Os sérvios não são pró-guerra, eles apenas se lembram de 1999 e entendem as causas do atual conflito na Ucrânia, disse Kusturica à RT.
“Em um mundo unipolar, ninguém está pagando um preço por [seus] movimentos”, ressaltou. “Agora estamos enfrentando a desconstrução do poder em todo o mundo, e o que importa no final é que tipo de armas você tem.”

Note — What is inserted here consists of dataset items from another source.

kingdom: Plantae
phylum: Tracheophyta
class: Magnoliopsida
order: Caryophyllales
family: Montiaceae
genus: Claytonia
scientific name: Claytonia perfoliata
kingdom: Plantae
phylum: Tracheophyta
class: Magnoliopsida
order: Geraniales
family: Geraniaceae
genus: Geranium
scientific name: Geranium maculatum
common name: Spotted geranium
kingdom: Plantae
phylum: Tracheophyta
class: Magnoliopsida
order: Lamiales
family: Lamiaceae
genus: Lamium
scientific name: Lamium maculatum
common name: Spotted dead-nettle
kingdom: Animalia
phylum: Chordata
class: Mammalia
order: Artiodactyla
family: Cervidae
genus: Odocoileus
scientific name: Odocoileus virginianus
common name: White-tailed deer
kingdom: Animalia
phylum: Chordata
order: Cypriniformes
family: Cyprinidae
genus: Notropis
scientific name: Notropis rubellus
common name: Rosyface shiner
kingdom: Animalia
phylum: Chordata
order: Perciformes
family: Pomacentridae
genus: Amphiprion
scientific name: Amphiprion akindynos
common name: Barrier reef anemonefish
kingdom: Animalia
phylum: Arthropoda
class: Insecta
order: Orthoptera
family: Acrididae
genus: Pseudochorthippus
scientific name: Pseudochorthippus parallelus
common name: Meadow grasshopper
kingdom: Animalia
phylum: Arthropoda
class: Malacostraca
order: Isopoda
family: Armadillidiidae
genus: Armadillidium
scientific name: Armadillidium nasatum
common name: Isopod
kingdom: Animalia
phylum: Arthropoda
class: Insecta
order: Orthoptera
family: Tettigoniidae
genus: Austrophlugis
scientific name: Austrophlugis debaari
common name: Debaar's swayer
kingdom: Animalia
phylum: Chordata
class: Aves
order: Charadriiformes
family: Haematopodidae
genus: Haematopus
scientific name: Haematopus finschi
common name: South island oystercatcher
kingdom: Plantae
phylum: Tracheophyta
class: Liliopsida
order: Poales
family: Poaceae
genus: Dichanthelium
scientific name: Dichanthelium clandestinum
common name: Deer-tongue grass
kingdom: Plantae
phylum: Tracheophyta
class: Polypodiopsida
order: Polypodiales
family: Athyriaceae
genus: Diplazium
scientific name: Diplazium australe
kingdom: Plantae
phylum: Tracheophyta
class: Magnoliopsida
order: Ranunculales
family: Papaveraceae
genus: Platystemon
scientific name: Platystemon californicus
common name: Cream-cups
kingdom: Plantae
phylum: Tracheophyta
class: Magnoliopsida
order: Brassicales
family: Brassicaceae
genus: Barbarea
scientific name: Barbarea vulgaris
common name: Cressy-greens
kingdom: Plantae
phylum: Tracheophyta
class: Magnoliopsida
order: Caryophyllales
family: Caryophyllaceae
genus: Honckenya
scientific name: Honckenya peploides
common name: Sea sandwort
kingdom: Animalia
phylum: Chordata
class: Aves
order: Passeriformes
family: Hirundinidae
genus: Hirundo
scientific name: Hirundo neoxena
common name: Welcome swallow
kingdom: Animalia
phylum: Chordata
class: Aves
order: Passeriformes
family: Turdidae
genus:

Em 1999, a Sérvia não tinha as armas mais modernas – Yeltsin bloqueou a entrega de sistemas de defesa aérea que poderiam ter feito diferença, disse Kusturica. Mesmo assim, os sérvios conseguiram abater um bombardeiro “stealth” dos EUA. Eles se lembram das bombas “humanitárias” da Otan até hoje, acrescentou.
“Eles nunca chegaram a pisar no chão, porque sabem como o povo sérvio luta”, destacou Kusturica.
A Iugoslávia terminou em 2006, quando Montenegro declarou a independência. O governo provisório de etnia albanesa no Kosovo, instalado pela Otan – o fez em 2008, embora sem o reconhecimento de Belgrado.
A Sérvia é agora uma “ilha” em um mar de estados da Otan por quase todos os lados. No entanto, ainda é um lugar onde nem todos os meios de comunicação estão sob controle ocidental e onde ainda se pode levantar a voz contra a injustiça e a censura, disse Kusturica.
Ele condenou o que descreveu como uma “versão quase incrivelmente satânica da cultura do cancelamento” que agora proíbe maestros, compositores e autores russos, parando pouco antes de queimar livros nas praças da cidade, como os nazistas costumavam fazer.
Autores russos como “Tchekhov, Pushkin, Dostoiévski, Tolstoi são inseparáveis do que chamamos de cultura europeia”, disse Kusturica, argumentando que o Ocidente agora está tentando cortá-los, mas que o mundo “eventualmente verá essas peças se juntando”.
Nascido no que é hoje a Bósnia-Herzegovina, Kusturica fez seu primeiro longa-metragem em 1981, passando a dirigir uma série de filmes premiados e a tentar atuar, música e escrever também. Ele reside em uma vila com tema étnico em Mecavnik, no oeste da Sérvia, originalmente construída como cenário para seu filme de 2003 ‘Life is a Miracle’ [A Vida é um Milagre].